-------- DATA SHOWN

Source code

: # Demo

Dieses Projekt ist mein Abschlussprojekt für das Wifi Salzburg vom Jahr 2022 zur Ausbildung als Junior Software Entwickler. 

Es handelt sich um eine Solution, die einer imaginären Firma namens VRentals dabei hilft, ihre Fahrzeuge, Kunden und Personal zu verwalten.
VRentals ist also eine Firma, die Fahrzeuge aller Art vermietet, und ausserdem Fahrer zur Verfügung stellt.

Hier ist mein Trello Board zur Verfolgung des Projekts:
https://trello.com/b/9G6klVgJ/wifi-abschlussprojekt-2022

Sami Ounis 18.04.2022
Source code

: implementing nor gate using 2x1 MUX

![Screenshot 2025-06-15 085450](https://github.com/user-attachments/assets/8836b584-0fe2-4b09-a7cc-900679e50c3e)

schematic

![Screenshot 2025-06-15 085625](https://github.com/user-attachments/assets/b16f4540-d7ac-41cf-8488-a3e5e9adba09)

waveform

----------------

## TASK OBJECTIVE
Could you extract the source text of every item above and reproduce it line for line, changing nothing?

## SOLUTION TO THIS TASK
Source code

: # Demo

Dieses Projekt ist mein Abschlussprojekt für das Wifi Salzburg vom Jahr 2022 zur Ausbildung als Junior Software Entwickler. 

Es handelt sich um eine Solution, die einer imaginären Firma namens VRentals dabei hilft, ihre Fahrzeuge, Kunden und Personal zu verwalten.
VRentals ist also eine Firma, die Fahrzeuge aller Art vermietet, und ausserdem Fahrer zur Verfügung stellt.

Hier ist mein Trello Board zur Verfolgung des Projekts:
https://trello.com/b/9G6klVgJ/wifi-abschlussprojekt-2022

Sami Ounis 18.04.2022
Source code

: implementing nor gate using 2x1 MUX

![Screenshot 2025-06-15 085450](https://github.com/user-attachments/assets/8836b584-0fe2-4b09-a7cc-900679e50c3e)

schematic

![Screenshot 2025-06-15 085625](https://github.com/user-attachments/assets/b16f4540-d7ac-41cf-8488-a3e5e9adba09)

waveform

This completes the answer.